‘Police come once a year with a TV crew. They film the seizure of a shop, and then it’s business as usual,’ a Ninh Hiep bazaar seller says
“Police come once a year with a TV crew. They film the seizure of a shop, and then it’s business as usual,” said a seller at her stall displaying fake Ralph Lauren polos at Hanoi’s Ninh Hiep wholesale market.
Ninh Hiep is among about 30 “notorious markets” worldwide identified by the US Trade Representative (USTR) in its latest annual report on counterfeiting and piracy. The USTR also flagged streaming websites, such as MyFlixerz, which it said are believed to operate from Vietnam and draw hundreds of millions of monthly visitors worldwide by offering pirated films and TV series. Despite an announced crackdown, they remained accessible as of Wednesday.

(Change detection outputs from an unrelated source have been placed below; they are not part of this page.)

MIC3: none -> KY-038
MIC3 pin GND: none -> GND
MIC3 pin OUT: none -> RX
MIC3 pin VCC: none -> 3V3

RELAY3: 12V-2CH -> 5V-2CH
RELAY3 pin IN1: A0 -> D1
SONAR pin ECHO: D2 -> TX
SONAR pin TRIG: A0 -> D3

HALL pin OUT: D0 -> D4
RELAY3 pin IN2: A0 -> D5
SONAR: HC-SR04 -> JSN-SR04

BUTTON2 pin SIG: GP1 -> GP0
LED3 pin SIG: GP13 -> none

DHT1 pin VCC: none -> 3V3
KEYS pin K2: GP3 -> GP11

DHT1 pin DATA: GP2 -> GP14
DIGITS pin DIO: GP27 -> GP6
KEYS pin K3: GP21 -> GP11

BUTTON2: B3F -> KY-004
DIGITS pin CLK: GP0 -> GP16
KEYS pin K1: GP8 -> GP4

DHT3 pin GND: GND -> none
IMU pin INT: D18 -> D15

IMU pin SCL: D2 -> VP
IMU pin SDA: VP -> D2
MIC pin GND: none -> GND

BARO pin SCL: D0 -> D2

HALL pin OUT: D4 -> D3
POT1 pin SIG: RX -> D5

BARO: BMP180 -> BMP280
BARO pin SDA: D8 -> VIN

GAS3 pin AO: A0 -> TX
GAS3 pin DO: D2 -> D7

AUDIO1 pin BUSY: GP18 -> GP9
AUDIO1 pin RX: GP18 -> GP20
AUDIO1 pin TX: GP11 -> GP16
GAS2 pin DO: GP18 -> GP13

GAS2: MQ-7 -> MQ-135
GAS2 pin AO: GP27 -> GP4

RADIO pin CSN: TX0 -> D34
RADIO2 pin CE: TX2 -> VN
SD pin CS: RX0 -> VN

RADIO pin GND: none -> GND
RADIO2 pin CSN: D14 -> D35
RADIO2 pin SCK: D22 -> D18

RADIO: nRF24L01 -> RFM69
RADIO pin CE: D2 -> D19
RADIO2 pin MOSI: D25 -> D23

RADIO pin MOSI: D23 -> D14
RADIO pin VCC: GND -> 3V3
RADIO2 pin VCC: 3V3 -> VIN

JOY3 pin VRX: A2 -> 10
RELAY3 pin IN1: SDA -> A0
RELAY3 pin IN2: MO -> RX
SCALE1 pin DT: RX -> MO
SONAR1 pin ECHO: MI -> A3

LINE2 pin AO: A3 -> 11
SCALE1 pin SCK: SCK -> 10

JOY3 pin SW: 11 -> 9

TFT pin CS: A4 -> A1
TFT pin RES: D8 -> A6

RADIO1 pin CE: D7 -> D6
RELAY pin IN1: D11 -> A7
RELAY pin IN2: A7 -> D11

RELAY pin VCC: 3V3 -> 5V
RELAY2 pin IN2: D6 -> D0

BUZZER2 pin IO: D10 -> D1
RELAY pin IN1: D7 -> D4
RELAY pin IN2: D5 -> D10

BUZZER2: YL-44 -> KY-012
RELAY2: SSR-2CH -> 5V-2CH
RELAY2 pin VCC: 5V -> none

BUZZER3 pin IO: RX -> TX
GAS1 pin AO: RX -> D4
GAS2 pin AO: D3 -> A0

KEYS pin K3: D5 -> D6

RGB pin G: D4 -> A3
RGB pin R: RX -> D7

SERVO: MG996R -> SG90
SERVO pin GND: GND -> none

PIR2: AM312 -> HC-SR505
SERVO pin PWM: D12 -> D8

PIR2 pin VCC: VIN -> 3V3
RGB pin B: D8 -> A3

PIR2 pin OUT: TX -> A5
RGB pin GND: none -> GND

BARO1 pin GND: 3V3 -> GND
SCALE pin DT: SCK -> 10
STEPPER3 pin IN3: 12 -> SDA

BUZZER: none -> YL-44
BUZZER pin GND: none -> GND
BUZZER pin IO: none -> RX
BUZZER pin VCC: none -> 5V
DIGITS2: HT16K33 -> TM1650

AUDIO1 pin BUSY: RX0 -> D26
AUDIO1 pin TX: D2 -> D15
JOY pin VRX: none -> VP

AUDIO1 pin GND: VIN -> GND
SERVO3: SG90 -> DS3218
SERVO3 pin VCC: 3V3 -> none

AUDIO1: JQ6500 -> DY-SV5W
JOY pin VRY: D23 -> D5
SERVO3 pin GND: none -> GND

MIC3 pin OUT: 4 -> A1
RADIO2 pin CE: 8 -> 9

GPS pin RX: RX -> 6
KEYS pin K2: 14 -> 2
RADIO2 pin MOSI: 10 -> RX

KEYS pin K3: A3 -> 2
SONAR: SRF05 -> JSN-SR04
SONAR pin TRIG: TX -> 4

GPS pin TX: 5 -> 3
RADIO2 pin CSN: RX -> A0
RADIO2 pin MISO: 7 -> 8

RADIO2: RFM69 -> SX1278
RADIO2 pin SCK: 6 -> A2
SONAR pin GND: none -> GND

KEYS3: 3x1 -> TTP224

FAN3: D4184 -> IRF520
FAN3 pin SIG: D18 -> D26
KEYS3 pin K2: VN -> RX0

The USTR and Vietnam’s foreign ministry did not respond to requests for comment. Washington regards intellectual property violations in Vietnam as serious and harmful to the US economy. On April 30, it designated the Southeast Asian nation as the world’s worst offender on IP rights and warned it could launch an investigation by the end of this month, potentially leading to trade tariffs.
That coincided with a surge in Vietnam’s exports to the United States, which in the first three months of this year led to a US trade deficit with Hanoi of US$54.8 billion, higher than those with major exporters China and Mexico, US data shows. The Trump administration has repeatedly said it wants to reduce trade deficits.
After the April designation as a “priority foreign country” for IP rights – the only country in 13 years to be added to the worst category in the US ranking – the foreign ministry said Vietnam made “strenuous efforts” to protect intellectual property and urged the US to provide “an objective and balanced assessment of Vietnam’s efforts and achievements”.